The Marines Have A New Job For America's Old World War II Crab Tanks

December 8, 2019 Topic: Security Blog Brand: The Buzz Tags: MilitaryTechnologyWeaponsWarTanks

The Marines Have A New Job For America's Old World War II Crab Tanks

Clearing mines.

 

Key point: Except they will now be autonomous and unmanned.

At dawn on June 6, 1944, the German troops defending the Normandy beaches glimpsed a terrifying sight.

 

Landing craft were disgorging M-4 Sherman tanks on the beaches. But these were no ordinary tanks: on their hulls were fitted rotating drums to which chains were attached. The chains flailed the beach, detonating any mines buried in the sand.

These were the legendary British “Crab” tanks of the 79th Armored Division, whose job it was to clear minefields. And now the U.S. Marine Corps is bringing back the Crabs, but with a twenty-first century twist.

The Crawling Remotely Operated Amphibious Breacher, or CRAB, will be a robot vehicle that will clear naval mines that threaten Marine amphibious assault troops. The Marines are developing CRAB as a  “submersible, remote-autonomous system with front-end equipment—including a mine flail, tiller and rake—capable of breaching or proofing amphibious assault lanes for landing forces,” according to a Marine Corps news release.

“The robotic crawlers will splash into the water from a littoral utility craft and travel along the seafloor to remove explosive and nonexplosive obstacles from the assault lane. Each CRAB is intended to be expendable.”

The surf zone, where waves break onto shore, is a challenge for amphibious landings because turbulent water makes mine detection difficult. The Marines currently rely on the Assault Breacher Vehicle—an M1A1 tank chassis with a mine plow, and Mine Clearing Line Charges, which are rocket-fired lines festooned with explosives. Neither system is designed to operate in the surf zone.

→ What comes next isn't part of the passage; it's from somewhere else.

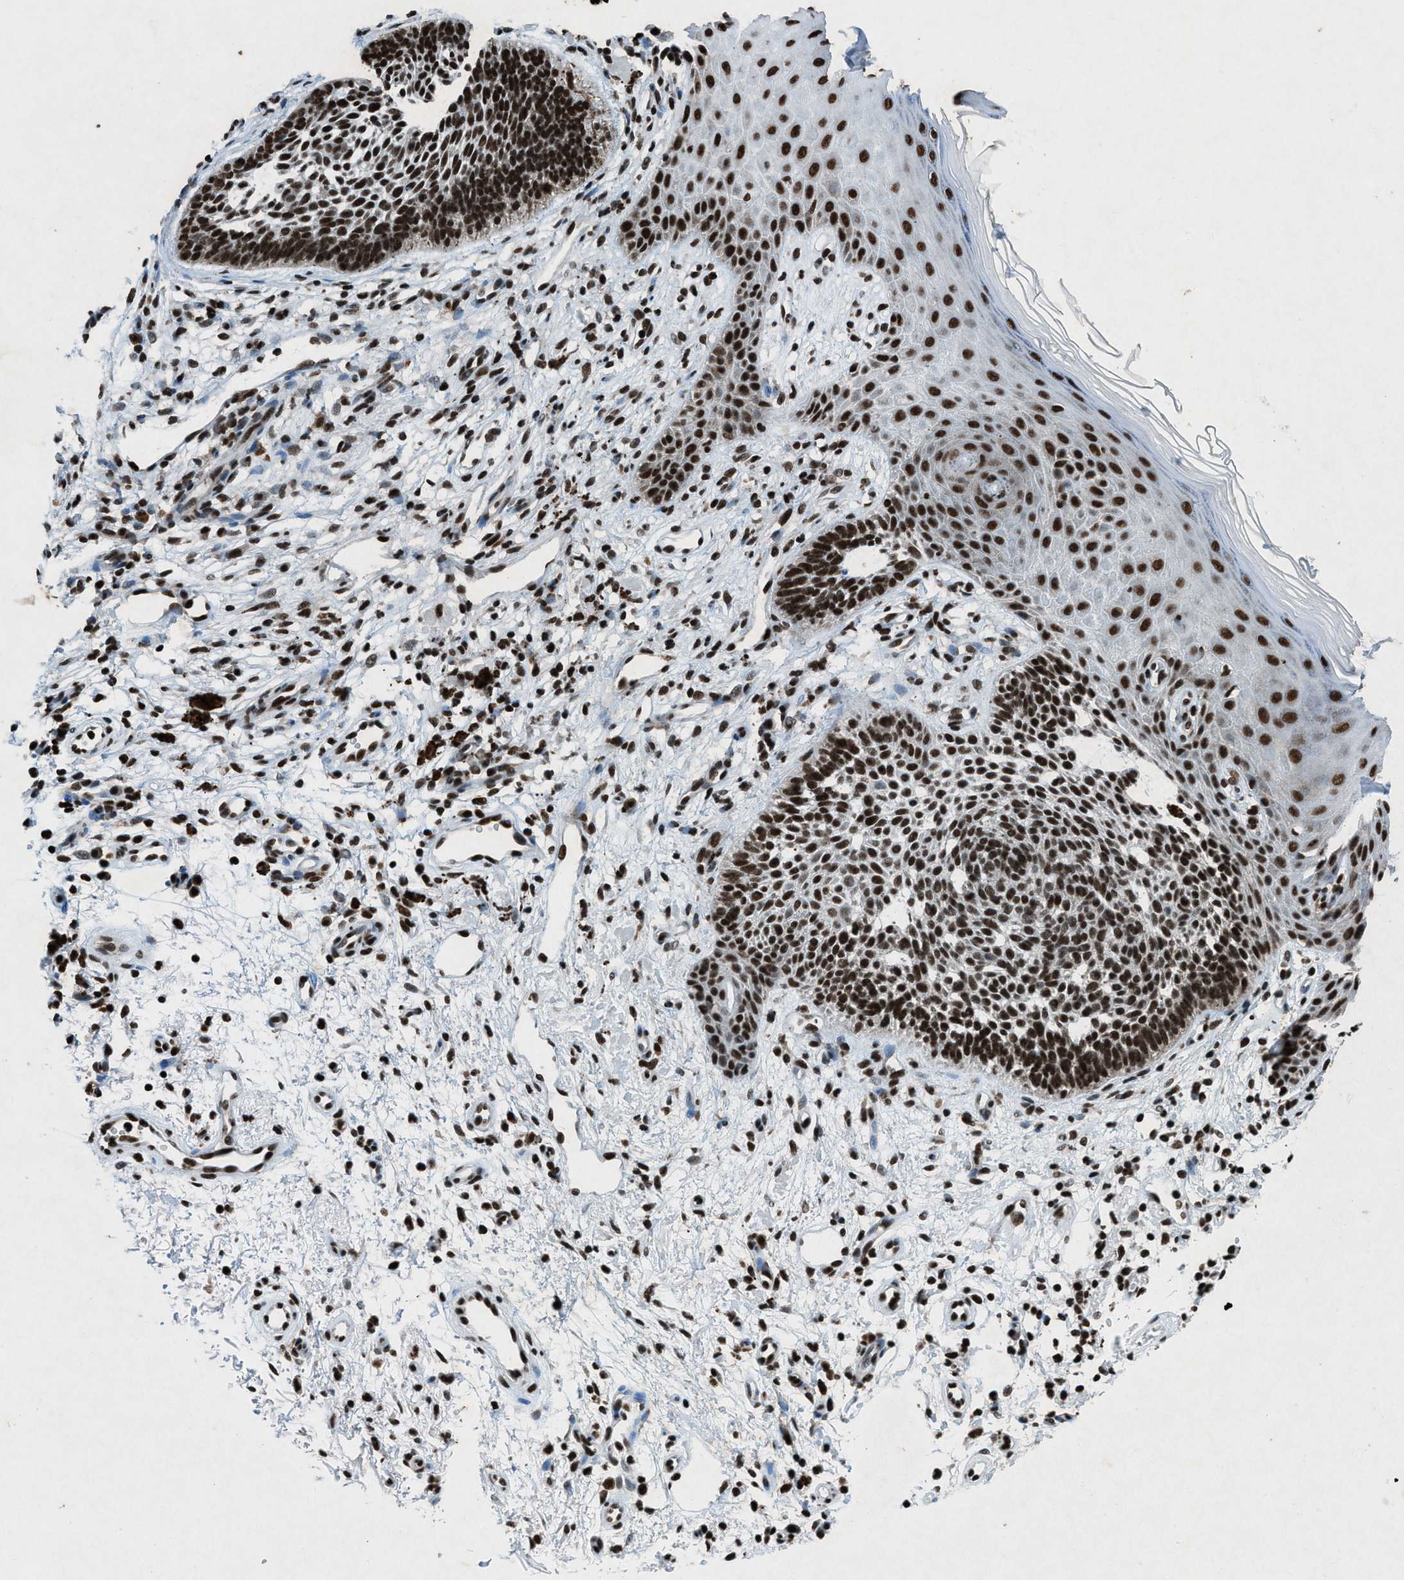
{"staining": {"intensity": "strong", "quantity": ">75%", "location": "nuclear"}, "tissue": "skin cancer", "cell_type": "Tumor cells", "image_type": "cancer", "snomed": [{"axis": "morphology", "description": "Normal tissue, NOS"}, {"axis": "morphology", "description": "Basal cell carcinoma"}, {"axis": "topography", "description": "Skin"}], "caption": "Immunohistochemical staining of human basal cell carcinoma (skin) shows high levels of strong nuclear protein staining in approximately >75% of tumor cells. The staining was performed using DAB, with brown indicating positive protein expression. Nuclei are stained blue with hematoxylin.", "gene": "NXF1", "patient": {"sex": "female", "age": 69}}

“The CRAB system is important because currently, the Naval Force can only breach in the surf zone with significant risk to mission or personnel,” said Capt. Anthony Molnar, a project officer for Marine Corps Systems Command. “This would alleviate that by having an inexpensive and expendable piece of equipment going through there.”

This illustrates one difference between the Sherman Crab and the modern CRAB. First used to detonate German minefields in the North African desert during the Battle of El Alamein, the original Crabs were based on a British Matilda and Valentine tank chassis with the turret removed. By 1944, the Americans and British had switched to the Sherman – complete with turret and a 75-mm cannon. Thus the Sherman Crab could fight as a regular tank, albeit somewhat awkwardly with its mine clearance gear.

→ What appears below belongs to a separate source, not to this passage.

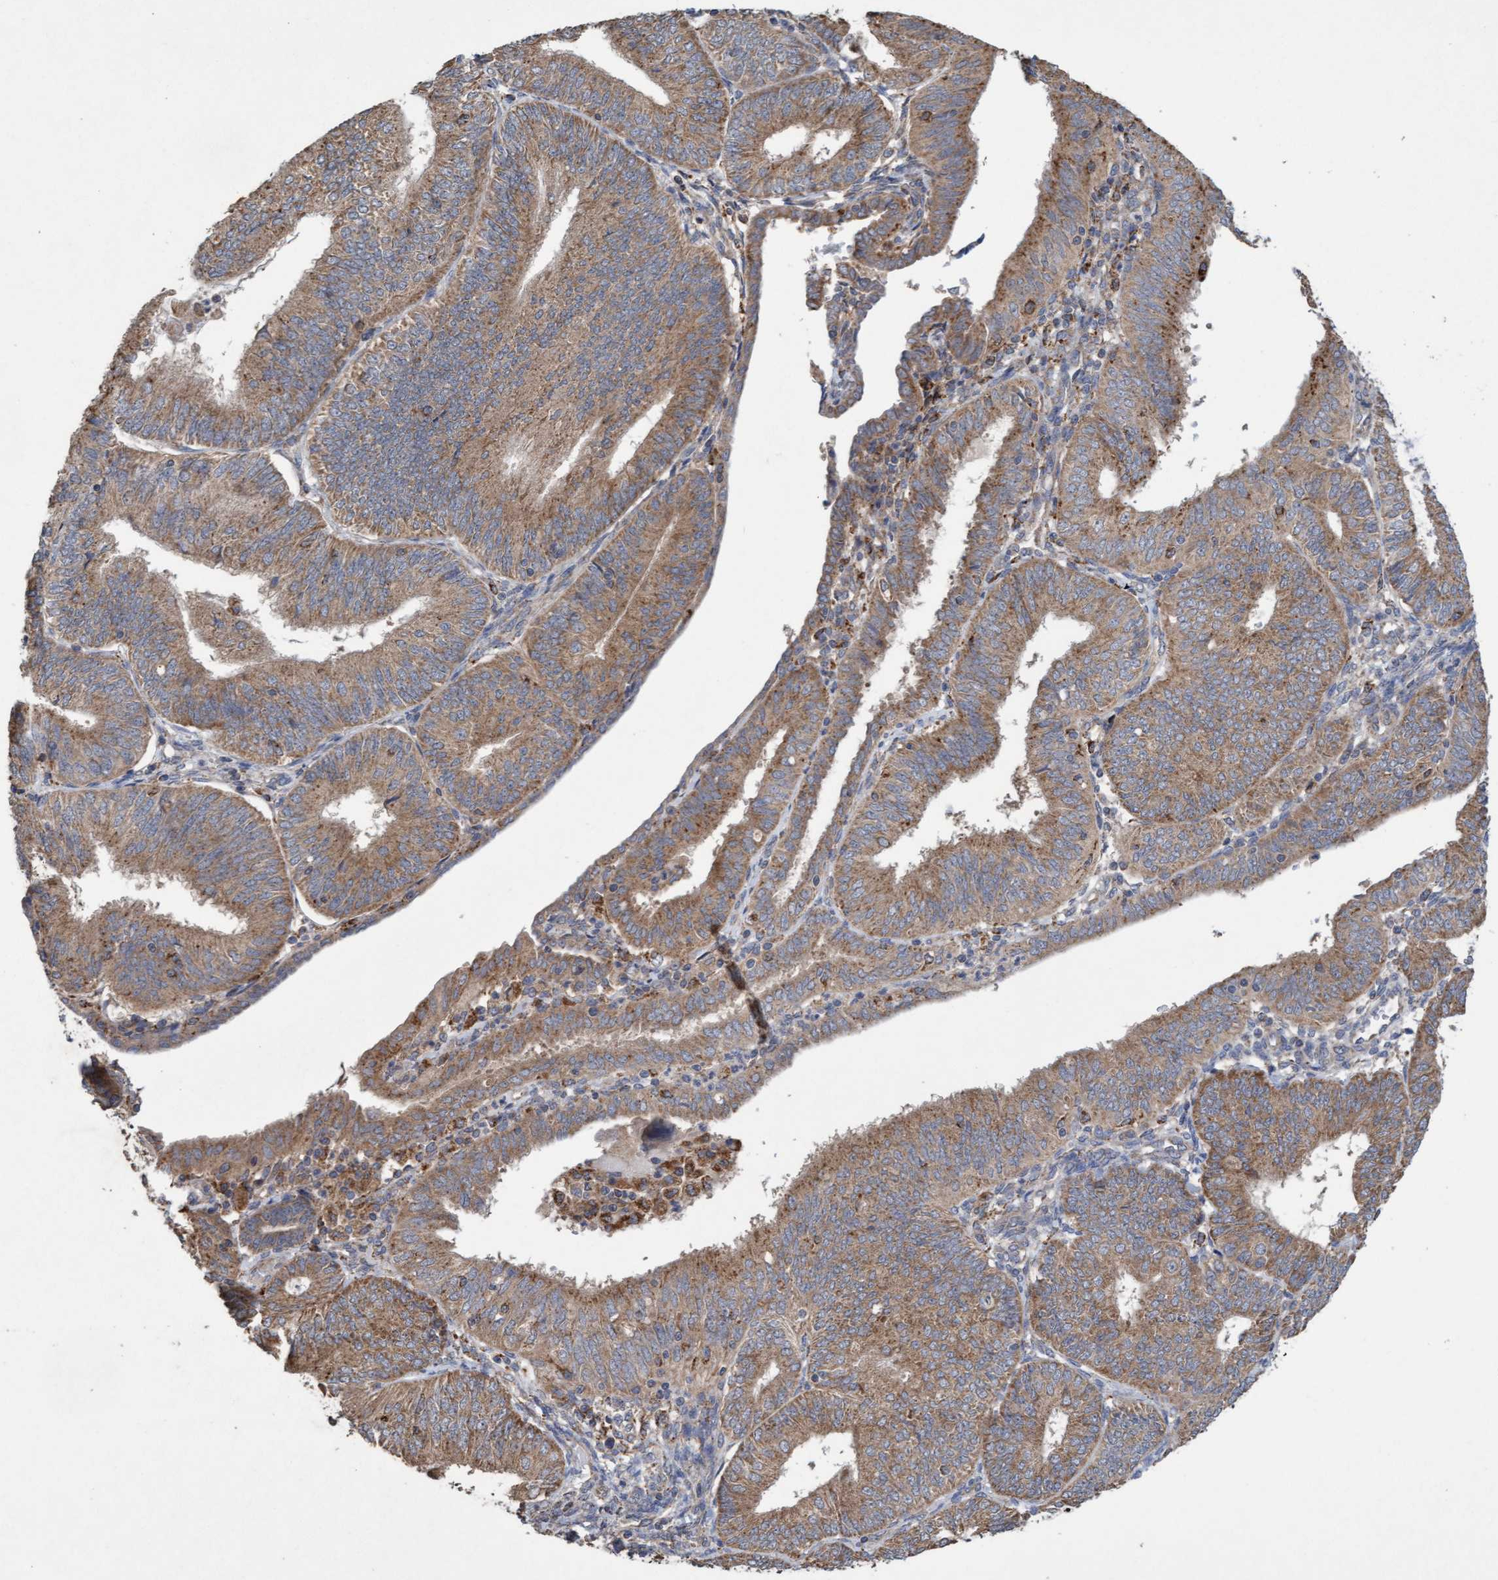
{"staining": {"intensity": "moderate", "quantity": ">75%", "location": "cytoplasmic/membranous"}, "tissue": "endometrial cancer", "cell_type": "Tumor cells", "image_type": "cancer", "snomed": [{"axis": "morphology", "description": "Adenocarcinoma, NOS"}, {"axis": "topography", "description": "Endometrium"}], "caption": "Immunohistochemistry (IHC) of human endometrial adenocarcinoma demonstrates medium levels of moderate cytoplasmic/membranous staining in approximately >75% of tumor cells.", "gene": "ATPAF2", "patient": {"sex": "female", "age": 58}}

“A report, issued about a week after D-Day, singled out the Crabs for high praise,” recounts author David Fletcher in his book about the Sherman Crab. “Not only did they manage to clear more than 50 percent of the required exit lanes from beaches, they also used their guns to considerable effect.”

Not that mine-clearing was ever easy for flail tanks, especially in wintertime. “Either the terrain was liquid mud that got plastered all over the tank and its crew, besides making the task of detonating mines more difficult; or it would be bitterly cold, freezing the crews even inside the tank and making the ground rock hard, which made flailing impossible,” Fletcher writes. “And then, of course, there was snow. This tank struck a mine, and then settled in the mud that later froze. Once the area had been cleared, it would be recovered and repaired.”

 

Now a robot will do the work. An unarmed robot, though it’s not hard to imagine an armed mine flail vehicle as in World War II (China already to have developed a robot amphibious tank).

Minehunting is hazard work. Better to leave it to the machines.